Crime Library: Criminal Minds and Methods

Martin Frankel: Sex, Greed and $200 Million Fraud

Gearing Up

Now on his own with his one client, Ted Bitter, Marty started his own brokerage business out of his parents' home. As a testament to Marty's ability to talk his way into just about anything, he convinced Chicago's LaSalle Street Securities to let him be their representative in Toledo.

He formed Winthrop Capital as the corporate entity for this venture. This time, Marty went further than just fraudulently signing an equipment lease as he did at John F. Schulte, Inc. He used the name and social security number of a friend and listed him as the president of Winthrop Capital all without the friend's knowledge or consent.

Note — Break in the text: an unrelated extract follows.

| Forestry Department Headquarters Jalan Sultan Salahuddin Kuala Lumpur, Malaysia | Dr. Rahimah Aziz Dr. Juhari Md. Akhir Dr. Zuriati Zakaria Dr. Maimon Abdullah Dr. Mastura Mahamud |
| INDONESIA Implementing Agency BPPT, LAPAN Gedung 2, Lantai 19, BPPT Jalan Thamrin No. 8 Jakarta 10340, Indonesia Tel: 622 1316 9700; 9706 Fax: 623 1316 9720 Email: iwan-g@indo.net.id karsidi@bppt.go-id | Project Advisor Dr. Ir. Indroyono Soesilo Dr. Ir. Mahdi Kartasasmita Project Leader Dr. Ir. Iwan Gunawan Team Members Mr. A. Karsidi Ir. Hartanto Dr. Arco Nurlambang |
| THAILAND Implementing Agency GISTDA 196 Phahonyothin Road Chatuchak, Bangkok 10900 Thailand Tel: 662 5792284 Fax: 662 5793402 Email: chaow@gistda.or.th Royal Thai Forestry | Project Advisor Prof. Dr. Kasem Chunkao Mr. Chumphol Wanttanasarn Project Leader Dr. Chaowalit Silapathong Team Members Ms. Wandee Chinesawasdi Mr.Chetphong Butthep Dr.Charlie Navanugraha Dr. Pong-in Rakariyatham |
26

As part of LaSalle Street Securities, Marty took out large yellow pages ads, claiming to be the only brokerage that insured its accounts from losses and waited for potential clients to call him. In 1986, an opportunity arose from a contact that Marty had made while working for John Schulte. After hearing a wildly fanciful account of Marty's accomplishments, a businessman named Douglas Maxwell agreed to link up with Marty to create the Frankel Fund, an investment partnership fund in which the limited partners had to invest at least $50,000 each. Marty would bring to the fund his "highly touted" investment management prowess and Ted Bitter and John Herlihy, a new client who had responded to the LaSalle Street Securities ad. Maxwell would bring a set of good contacts with wealthy friends and relatives.

Ted Bitter told the press that Frankel ran the Frankel Fund out of his bedroom in his parents' house with all his machinery against one wall. "He tended to blame his parents for whatever was wrong with his life...He was nervous, tense, and he would begin to second-guess himself and would just sit there and freeze up."

Eventually, Frankel had to move to Palm Beach, Florida, to be near many of the wealthy investors that Maxwell knew. New promotional materials for the Palm Beach crowd cited Frankel's incredible success as a money manager incredible indeed. Fictional would be more accurate. Of the million or so dollars that eventually found its way into the Frankel Fund, a good chunk of it was lost from bad trades made by Maxwell (since Marty wouldn't trade) or various administrative and living expenses. Finally the game was over when Ted Bitter and John Herlihy complained to authorities. In a panic, Frankel repaid the one large investor that Maxwell had brought in, but the money he used to repay this large investor came out of the accounts of Ted Bitter and John Herlihy.

John Creamer, one of the lawyers that represented Frankel told the Wall St. Journal, "He's not a genius; he's not a financier. He's this kind of Woody Allenish character who people trust because he doesn't appear to be very sophisticated. He comes across as very goofy in a heartwarming way that would make you trust him."

In 1991, based upon the Frankel Fund fiasco, the Securities and Exchange Commission (SEC) barred Frankel for life from the securities business.

The SEC didn't spend a great deal of time investigating Frankel or the lies that he told the agency about being frugal with investors' money and being personally destitute. Frankel must have appeared to the SEC as a very small-time operator and with him theoretically banned from the securities business, the regulators probably did not see him representing a big threat to the investment community in the future.

What the SEC did not understand in 1991 was what Frankel had been doing with a new venture that he had created in 1989. Creative Partners Fund LP was another scam like the Frankel Fund, but the minimum investment was only $10,000 and designed to pull in a much broader base of investors that did not require a certain level of net worth to be able to invest. This time, Sonia, with her considerable administrative and marketing skills, was involved. She had left John Schulte and filed for divorce.

Far from being deterred by the federal government landing on him, Marty was just preparing himself for the big time: learning the finer points of creating shell corporations and offshore accounts, and laundering money.